(concurring).
The purpose of these brief remarks is to preclude any upsetting effect the dissenting opinion might have on the court’s total rejection of the solicitor’s novel use of 35 U.S.C. § 135(a) to create “prior art” for the purposes of 35 U.S.C. § 103 when there is admittedly no other statutory basis to do so.
At the outset, I would emphasize that there clearly is no rejection before us other than a § 103 obviousness rejection. Review of the record and the recording of the oral argument of the solicitor makes that amply clear. He categorically stated that the basis of rejection is § 103. His use of § 135(a) was solely for the purpose of providing the essential “prior art” under § 103, against which the claimed invention can be measured for obviousness or unobviousness.
The dissenting opinion acknowledges that “the majority opinion correctly * * * disposes of a 35 U.S.C. § 103 rejection * * *This is an implicit rejection of the solicitor’s theory. The court is, therefore, unanimous in rejecting that theory.
In attempting to use § 135(a) as the basis for affirming the board, the dissent is thus not applying the solicitor’s novel theory but another novel theory that § 135(a) gives rise to an “implied bar to appellants’ claims arising from an adverse award of priority.” (Emphasis mine.) No such “bar,” implied or otherwise, has been argued to the court. It was not the Patent and Trademark Office that conceived of using an 1836 Senate report, dealing with conditions long since dissipated by the creation and effective operation of a Patent Office having an examining corps, to support a wholly new interpretation of the Patent Act of 1952.
The dissenting opinion undertakes to find its “implied bar,” which was never recognized by the solicitor, only in an ambiguous sentence in the board’s opinion.
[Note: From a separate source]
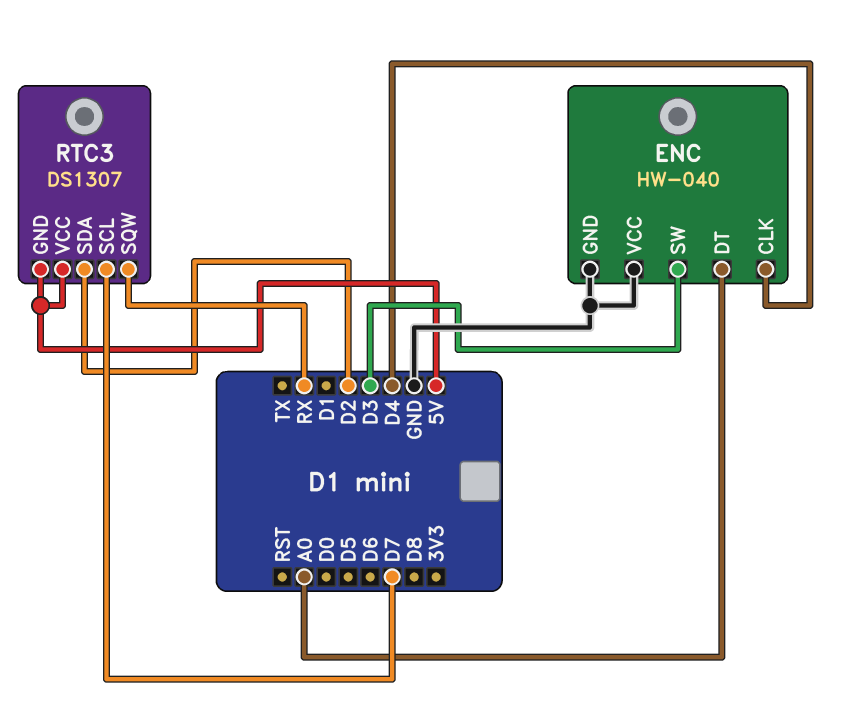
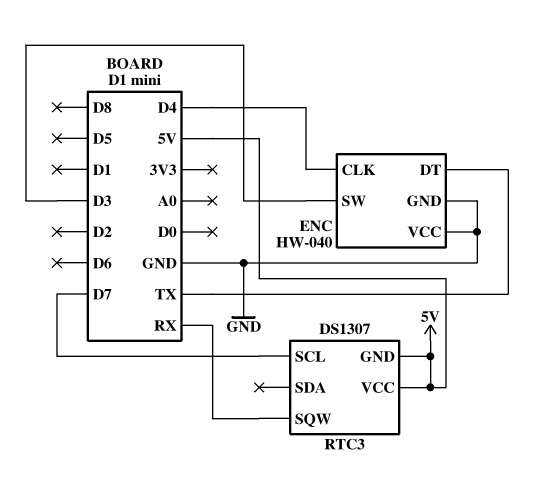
ENC pin DT: A0 -> TX
RTC3 pin SDA: D2 -> none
The board, attempting to rephrase the basis of the examiner’s rejection said, somewhat ineptly:
As we interpret the reasoning of the examiner, it is simply that the subject matter sought to be patented is barred to appellant [sic] by reason of the award of priority as to the counts of the interference under 35 U.S.C. § 135.
This is the one and only reference to § 135 in the Office. No reference to it appears in the examiner’s final rejection or in his subsequent action, or in the Examiner’s Answer.
What did the board mean by “under 35 U.S.C. § 135”? What does that clause modify? The dissent reads it, mistakenly, I think, as saying “barred * * * under 35 U.S.C. § 135.” I think all the board was saying was “award of priority * * * under 35 U.S.C. § 135.” Section 135 is the obvious statutory basis for awards of priority, and the latter reading makes sense. In the total absence of any indication by the board that it was predicating the “bar” on § 135, rather than on the “award of priority,” the former reading is, to say the least, somewhat strained. In any case it is a weak reed on which to lean in charging the majority with resting its decision on a “false premise” and with reaching “an absurd result.” The board’s statement is not quite as “specifically and plainly stated” as the dissent assumes it to be, at least to this reader. When the board wants to plainly and specifically make *1335rejections additive to those of the examiner, it is quite able to do so under 37 CFR 1.196(b). This it did not do.
Needless to say, I agree with Judge LANE’s opinion.